- Data for this exercise:
* * *

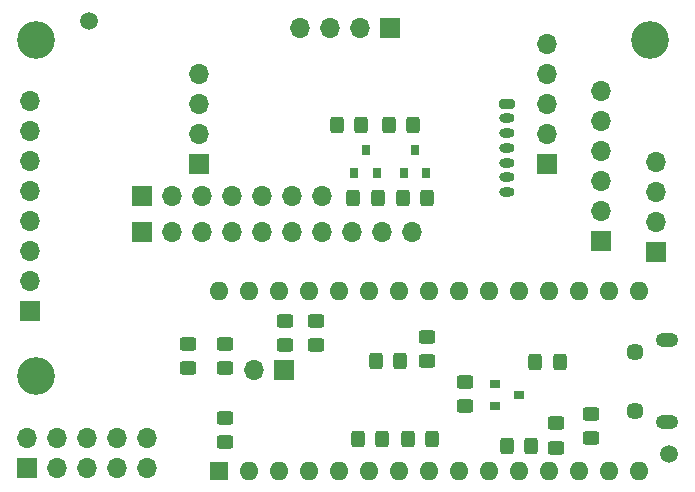
<source format=gbr>
%TF.GenerationSoftware,KiCad,Pcbnew,5.99.0-unknown-04793924d~104~ubuntu20.04.1*%
%TF.CreationDate,2020-11-08T20:52:43+01:00*%
%TF.ProjectId,co2mon,636f326d-6f6e-42e6-9b69-6361645f7063,rev?*%
%TF.SameCoordinates,Original*%
%TF.FileFunction,Soldermask,Bot*%
%TF.FilePolarity,Negative*%
%FSLAX46Y46*%
G04 Gerber Fmt 4.6, Leading zero omitted, Abs format (unit mm)*
G04 Created by KiCad (PCBNEW 5.99.0-unknown-04793924d~104~ubuntu20.04.1) date 2020-11-08 20:52:43*
%MOMM*%
%LPD*%
G01*
G04 APERTURE LIST*
G04 Aperture macros list*
%AMRoundRect*
0 Rectangle with rounded corners*
0 $1 Rounding radius*
0 $2 $3 $4 $5 $6 $7 $8 $9 X,Y pos of 4 corners*
0 Add a 4 corners polygon primitive as box body*
4,1,4,$2,$3,$4,$5,$6,$7,$8,$9,$2,$3,0*
0 Add four circle primitives for the rounded corners*
1,1,$1+$1,$2,$3,0*
1,1,$1+$1,$4,$5,0*
1,1,$1+$1,$6,$7,0*
1,1,$1+$1,$8,$9,0*
0 Add four rect primitives between the rounded corners*
20,1,$1+$1,$2,$3,$4,$5,0*
20,1,$1+$1,$4,$5,$6,$7,0*
20,1,$1+$1,$6,$7,$8,$9,0*
20,1,$1+$1,$8,$9,$2,$3,0*%
G04 Aperture macros list end*
%ADD10R,1.700000X1.700000*%
%ADD11O,1.700000X1.700000*%
%ADD12C,3.200000*%
%ADD13R,1.600000X1.600000*%
%ADD14O,1.600000X1.600000*%
%ADD15RoundRect,0.200000X-0.450000X0.200000X-0.450000X-0.200000X0.450000X-0.200000X0.450000X0.200000X0*%
%ADD16O,1.300000X0.800000*%
%ADD17C,1.450000*%
%ADD18O,1.900000X1.200000*%
%ADD19R,0.900000X0.800000*%
%ADD20RoundRect,0.250000X-0.450000X0.325000X-0.450000X-0.325000X0.450000X-0.325000X0.450000X0.325000X0*%
%ADD21C,1.500000*%
%ADD22RoundRect,0.250000X0.325000X0.450000X-0.325000X0.450000X-0.325000X-0.450000X0.325000X-0.450000X0*%
%ADD23RoundRect,0.250000X-0.325000X-0.450000X0.325000X-0.450000X0.325000X0.450000X-0.325000X0.450000X0*%
%ADD24R,0.800000X0.900000*%
%ADD25RoundRect,0.250000X0.450000X-0.325000X0.450000X0.325000X-0.450000X0.325000X-0.450000X-0.325000X0*%
G04 APERTURE END LIST*
D10*
%TO.C,J4*%
X140800000Y-115000000D03*
D11*
X140800000Y-112460000D03*
X140800000Y-109920000D03*
X140800000Y-107380000D03*
X140800000Y-104840000D03*
X140800000Y-102300000D03*
%TD*%
D12*
%TO.C,H1*%
X93000000Y-98000000D03*
%TD*%
D10*
%TO.C,JP1*%
X114000000Y-126000000D03*
D11*
X111460000Y-126000000D03*
%TD*%
D13*
%TO.C,A1*%
X108500000Y-134500000D03*
D14*
X111040000Y-134500000D03*
X113580000Y-134500000D03*
X116120000Y-134500000D03*
X118660000Y-134500000D03*
X121200000Y-134500000D03*
X123740000Y-134500000D03*
X126280000Y-134500000D03*
X128820000Y-134500000D03*
X131360000Y-134500000D03*
X133900000Y-134500000D03*
X136440000Y-134500000D03*
X138980000Y-134500000D03*
X141520000Y-134500000D03*
X144060000Y-134500000D03*
X144060000Y-119260000D03*
X141520000Y-119260000D03*
X138980000Y-119260000D03*
X136440000Y-119260000D03*
X133900000Y-119260000D03*
X131360000Y-119260000D03*
X128820000Y-119260000D03*
X126280000Y-119260000D03*
X123740000Y-119260000D03*
X121200000Y-119260000D03*
X118660000Y-119260000D03*
X116120000Y-119260000D03*
X113580000Y-119260000D03*
X111040000Y-119260000D03*
X108500000Y-119260000D03*
%TD*%
D12*
%TO.C,H3*%
X145000000Y-98000000D03*
%TD*%
%TO.C,H2*%
X93000000Y-126500000D03*
%TD*%
D10*
%TO.C,J3*%
X106760000Y-108500000D03*
D11*
X106760000Y-105960000D03*
X106760000Y-103420000D03*
X106760000Y-100880000D03*
%TD*%
D10*
%TO.C,J5*%
X102000000Y-114300000D03*
D11*
X104540000Y-114300000D03*
X107080000Y-114300000D03*
X109620000Y-114300000D03*
X112160000Y-114300000D03*
X114700000Y-114300000D03*
X117240000Y-114300000D03*
X119780000Y-114300000D03*
X122320000Y-114300000D03*
X124860000Y-114300000D03*
%TD*%
D10*
%TO.C,J9*%
X92200000Y-134300000D03*
D11*
X92200000Y-131760000D03*
X94740000Y-134300000D03*
X94740000Y-131760000D03*
X97280000Y-134300000D03*
X97280000Y-131760000D03*
X99820000Y-134300000D03*
X99820000Y-131760000D03*
X102360000Y-134300000D03*
X102360000Y-131760000D03*
%TD*%
D15*
%TO.C,J2*%
X132900000Y-103400000D03*
D16*
X132900000Y-104650000D03*
X132900000Y-105900000D03*
X132900000Y-107150000D03*
X132900000Y-108400000D03*
X132900000Y-109650000D03*
X132900000Y-110900000D03*
%TD*%
D10*
%TO.C,J6*%
X136300000Y-108500000D03*
D11*
X136300000Y-105960000D03*
X136300000Y-103420000D03*
X136300000Y-100880000D03*
X136300000Y-98340000D03*
%TD*%
D17*
%TO.C,J7*%
X143737500Y-124400000D03*
X143737500Y-129400000D03*
D18*
X146437500Y-130400000D03*
X146437500Y-123400000D03*
%TD*%
D10*
%TO.C,J1*%
X102000000Y-111200000D03*
D11*
X104540000Y-111200000D03*
X107080000Y-111200000D03*
X109620000Y-111200000D03*
X112160000Y-111200000D03*
X114700000Y-111200000D03*
X117240000Y-111200000D03*
%TD*%
D19*
%TO.C,Q3*%
X131900000Y-129050000D03*
X131900000Y-127150000D03*
X133900000Y-128100000D03*
%TD*%
D20*
%TO.C,R10*%
X109000000Y-123775000D03*
X109000000Y-125825000D03*
%TD*%
D10*
%TO.C,J10*%
X92500000Y-121000000D03*
D11*
X92500000Y-118460000D03*
X92500000Y-115920000D03*
X92500000Y-113380000D03*
X92500000Y-110840000D03*
X92500000Y-108300000D03*
X92500000Y-105760000D03*
X92500000Y-103220000D03*
%TD*%
D21*
%TO.C,FID3*%
X146600000Y-133100000D03*
%TD*%
D20*
%TO.C,R18*%
X126100000Y-123175000D03*
X126100000Y-125225000D03*
%TD*%
D10*
%TO.C,J8*%
X145500000Y-116000000D03*
D11*
X145500000Y-113460000D03*
X145500000Y-110920000D03*
X145500000Y-108380000D03*
%TD*%
D22*
%TO.C,R16*%
X134925000Y-132400000D03*
X132875000Y-132400000D03*
%TD*%
D23*
%TO.C,R7*%
X122875000Y-105200000D03*
X124925000Y-105200000D03*
%TD*%
D20*
%TO.C,R8*%
X140000000Y-129675000D03*
X140000000Y-131725000D03*
%TD*%
D23*
%TO.C,R6*%
X118475000Y-105200000D03*
X120525000Y-105200000D03*
%TD*%
D24*
%TO.C,Q2*%
X126050000Y-109300000D03*
X124150000Y-109300000D03*
X125100000Y-107300000D03*
%TD*%
D10*
%TO.C,J11*%
X123000000Y-97000000D03*
D11*
X120460000Y-97000000D03*
X117920000Y-97000000D03*
X115380000Y-97000000D03*
%TD*%
D20*
%TO.C,R14*%
X116700000Y-121775000D03*
X116700000Y-123825000D03*
%TD*%
D25*
%TO.C,R5*%
X137000000Y-132525000D03*
X137000000Y-130475000D03*
%TD*%
D24*
%TO.C,Q1*%
X121850000Y-109300000D03*
X119950000Y-109300000D03*
X120900000Y-107300000D03*
%TD*%
D20*
%TO.C,R15*%
X114100000Y-121775000D03*
X114100000Y-123825000D03*
%TD*%
%TO.C,R9*%
X105900000Y-123775000D03*
X105900000Y-125825000D03*
%TD*%
D22*
%TO.C,R3*%
X126125000Y-111400000D03*
X124075000Y-111400000D03*
%TD*%
%TO.C,R2*%
X121925000Y-111400000D03*
X119875000Y-111400000D03*
%TD*%
D25*
%TO.C,R4*%
X129300000Y-129025000D03*
X129300000Y-126975000D03*
%TD*%
D21*
%TO.C,FID2*%
X97500000Y-96400000D03*
%TD*%
D22*
%TO.C,R13*%
X123825000Y-125200000D03*
X121775000Y-125200000D03*
%TD*%
%TO.C,R12*%
X122325000Y-131800000D03*
X120275000Y-131800000D03*
%TD*%
D20*
%TO.C,R11*%
X109000000Y-130025000D03*
X109000000Y-132075000D03*
%TD*%
D22*
%TO.C,R1*%
X137325000Y-125300000D03*
X135275000Y-125300000D03*
%TD*%
%TO.C,R17*%
X126525000Y-131800000D03*
X124475000Y-131800000D03*
%TD*%
M02*

</source>
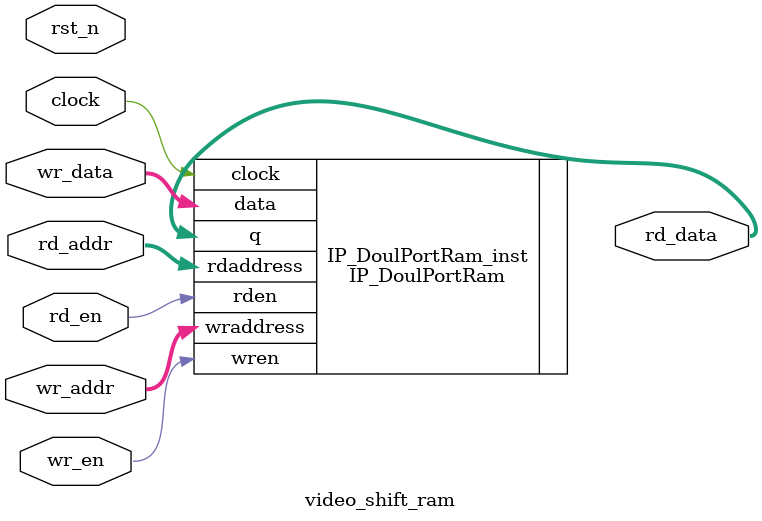
<source format=v>
/****************************************
______________                ______________
______________ \  /\  /|\  /| ______________
______________  \/  \/ | \/ | ______________
--Module Name:  video_shift_ram.v
--Project Name: Video_Shift_Tap
--Data modified: 2016-04-11 14:38:37 +0800
--author:Young-ÎâÃ÷
--E-mail: wmy367@Gmail.com
****************************************/
`timescale 1ns/1ps
module video_shift_ram #(
    parameter DSIZE = 24,
    parameter ASIZE = 10
)(
    input               clock       ,
    input               rst_n       ,
    input               wr_en       ,
    input [ASIZE-1:0]   wr_addr     ,
    input [DSIZE-1:0]   wr_data     ,
    input               rd_en       ,
    input [ASIZE-1:0]   rd_addr     ,
    output[DSIZE-1:0]   rd_data
);

IP_DoulPortRam  IP_DoulPortRam_inst(
    .clock             (clock             ),
	.rdaddress         (rd_addr[ASIZE-1:0]),
//	.rdclock           (clock             ),
	.rden              (rd_en             ),
	.wraddress         (wr_addr[ASIZE-1:0]),
//	.wrclock           (clock             ),
	.wren              (wr_en             ),
    .data              (wr_data[DSIZE-1:0]),
	.q                 (rd_data[DSIZE-1:0])
);

endmodule

</source>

* * *

- What to work on:
Reproduce each line from the listing above that includes the word "rounded".

- The completed task:
0 Rectangle with rounded corners*
0 Add four circle primitives for the rounded corners*
0 Add four rect primitives between the rounded corners*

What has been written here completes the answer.